- Problem requirements:
Determine the number of lines in the entries below in which the word "Argawanon" appears, and reply with that number only.

- Available data:

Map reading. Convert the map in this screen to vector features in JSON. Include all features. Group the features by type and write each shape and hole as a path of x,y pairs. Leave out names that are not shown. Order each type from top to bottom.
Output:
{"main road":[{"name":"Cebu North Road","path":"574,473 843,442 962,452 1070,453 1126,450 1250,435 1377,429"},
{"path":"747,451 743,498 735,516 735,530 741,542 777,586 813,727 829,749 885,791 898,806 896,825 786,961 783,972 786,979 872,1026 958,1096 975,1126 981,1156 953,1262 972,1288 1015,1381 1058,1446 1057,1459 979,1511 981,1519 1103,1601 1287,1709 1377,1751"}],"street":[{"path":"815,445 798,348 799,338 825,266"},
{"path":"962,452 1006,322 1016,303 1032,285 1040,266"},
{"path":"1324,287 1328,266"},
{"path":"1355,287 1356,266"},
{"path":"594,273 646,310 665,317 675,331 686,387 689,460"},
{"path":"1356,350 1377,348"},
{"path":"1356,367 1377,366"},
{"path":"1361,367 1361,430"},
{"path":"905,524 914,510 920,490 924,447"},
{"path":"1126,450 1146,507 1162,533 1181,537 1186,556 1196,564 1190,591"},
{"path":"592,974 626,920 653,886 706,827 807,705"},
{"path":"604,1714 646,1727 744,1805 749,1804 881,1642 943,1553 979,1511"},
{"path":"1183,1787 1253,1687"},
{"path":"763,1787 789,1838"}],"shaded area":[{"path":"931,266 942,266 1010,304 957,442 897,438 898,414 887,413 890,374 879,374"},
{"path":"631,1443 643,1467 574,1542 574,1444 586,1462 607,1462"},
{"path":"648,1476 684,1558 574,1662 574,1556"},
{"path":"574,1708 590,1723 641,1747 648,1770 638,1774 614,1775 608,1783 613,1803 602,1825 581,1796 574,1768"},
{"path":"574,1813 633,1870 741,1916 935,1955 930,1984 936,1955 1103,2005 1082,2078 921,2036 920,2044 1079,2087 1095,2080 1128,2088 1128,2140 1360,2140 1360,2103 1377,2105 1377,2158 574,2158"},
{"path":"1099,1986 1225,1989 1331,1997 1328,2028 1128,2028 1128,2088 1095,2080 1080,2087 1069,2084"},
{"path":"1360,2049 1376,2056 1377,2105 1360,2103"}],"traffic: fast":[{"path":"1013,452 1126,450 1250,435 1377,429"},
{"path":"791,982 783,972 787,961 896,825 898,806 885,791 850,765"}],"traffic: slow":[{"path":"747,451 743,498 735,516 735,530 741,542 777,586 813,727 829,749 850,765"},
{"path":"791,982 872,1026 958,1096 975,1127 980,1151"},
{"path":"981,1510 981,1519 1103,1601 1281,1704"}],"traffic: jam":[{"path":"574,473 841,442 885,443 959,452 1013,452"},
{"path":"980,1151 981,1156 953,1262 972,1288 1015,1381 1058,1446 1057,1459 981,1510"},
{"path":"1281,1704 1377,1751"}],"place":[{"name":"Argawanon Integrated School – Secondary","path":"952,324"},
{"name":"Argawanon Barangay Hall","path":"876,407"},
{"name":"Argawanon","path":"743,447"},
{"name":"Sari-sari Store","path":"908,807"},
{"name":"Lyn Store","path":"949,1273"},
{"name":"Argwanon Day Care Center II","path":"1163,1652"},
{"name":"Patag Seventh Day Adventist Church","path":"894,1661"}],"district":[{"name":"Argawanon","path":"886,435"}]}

- Exercise response:
4